Description of the task »
To complete the exercise, write out all the data exactly.

Given data »
----

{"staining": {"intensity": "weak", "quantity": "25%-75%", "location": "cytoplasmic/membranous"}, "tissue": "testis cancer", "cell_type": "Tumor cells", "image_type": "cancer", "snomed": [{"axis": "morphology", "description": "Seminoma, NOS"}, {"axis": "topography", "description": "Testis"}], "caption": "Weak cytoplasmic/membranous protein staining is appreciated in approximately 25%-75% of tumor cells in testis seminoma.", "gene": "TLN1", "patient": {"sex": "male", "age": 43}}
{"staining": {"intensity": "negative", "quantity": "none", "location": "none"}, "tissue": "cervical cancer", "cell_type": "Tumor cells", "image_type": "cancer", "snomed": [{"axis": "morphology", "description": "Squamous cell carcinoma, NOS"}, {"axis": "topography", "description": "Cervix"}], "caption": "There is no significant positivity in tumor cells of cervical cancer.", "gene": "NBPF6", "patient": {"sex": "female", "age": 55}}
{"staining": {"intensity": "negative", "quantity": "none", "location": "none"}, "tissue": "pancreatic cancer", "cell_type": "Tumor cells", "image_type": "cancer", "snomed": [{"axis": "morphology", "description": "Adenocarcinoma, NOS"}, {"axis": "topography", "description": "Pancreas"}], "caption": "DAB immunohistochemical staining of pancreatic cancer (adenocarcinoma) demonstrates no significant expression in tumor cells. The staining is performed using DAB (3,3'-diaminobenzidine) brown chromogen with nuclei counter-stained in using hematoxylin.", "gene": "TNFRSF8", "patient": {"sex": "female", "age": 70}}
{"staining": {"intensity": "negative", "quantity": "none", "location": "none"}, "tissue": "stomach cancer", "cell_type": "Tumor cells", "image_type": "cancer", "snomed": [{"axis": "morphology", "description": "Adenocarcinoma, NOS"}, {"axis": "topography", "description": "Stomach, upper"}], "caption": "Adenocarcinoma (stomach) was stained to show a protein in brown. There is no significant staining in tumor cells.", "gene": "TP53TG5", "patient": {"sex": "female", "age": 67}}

----

The answer »
{"staining": {"intensity": "weak", "quantity": "25%-75%", "location": "cytoplasmic/membranous"}, "tissue": "testis cancer", "cell_type": "Tumor cells", "image_type": "cancer", "snomed": [{"axis": "morphology", "description": "Seminoma, NOS"}, {"axis": "topography", "description": "Testis"}], "caption": "Weak cytoplasmic/membranous protein staining is appreciated in approximately 25%-75% of tumor cells in testis seminoma.", "gene": "TLN1", "patient": {"sex": "male", "age": 43}}
{"staining": {"intensity": "negative", "quantity": "none", "location": "none"}, "tissue": "cervical cancer", "cell_type": "Tumor cells", "image_type": "cancer", "snomed": [{"axis": "morphology", "description": "Squamous cell carcinoma, NOS"}, {"axis": "topography", "description": "Cervix"}], "caption": "There is no significant positivity in tumor cells of cervical cancer.", "gene": "NBPF6", "patient": {"sex": "female", "age": 55}}
{"staining": {"intensity": "negative", "quantity": "none", "location": "none"}, "tissue": "pancreatic cancer", "cell_type": "Tumor cells", "image_type": "cancer", "snomed": [{"axis": "morphology", "description": "Adenocarcinoma, NOS"}, {"axis": "topography", "description": "Pancreas"}], "caption": "DAB immunohistochemical staining of pancreatic cancer (adenocarcinoma) demonstrates no significant expression in tumor cells. The staining is performed using DAB (3,3'-diaminobenzidine) brown chromogen with nuclei counter-stained in using hematoxylin.", "gene": "TNFRSF8", "patient": {"sex": "female", "age": 70}}
{"staining": {"intensity": "negative", "quantity": "none", "location": "none"}, "tissue": "stomach cancer", "cell_type": "Tumor cells", "image_type": "cancer", "snomed": [{"axis": "morphology", "description": "Adenocarcinoma, NOS"}, {"axis": "topography", "description": "Stomach, upper"}], "caption": "Adenocarcinoma (stomach) was stained to show a protein in brown. There is no significant staining in tumor cells.", "gene": "TP53TG5", "patient": {"sex": "female", "age": 67}}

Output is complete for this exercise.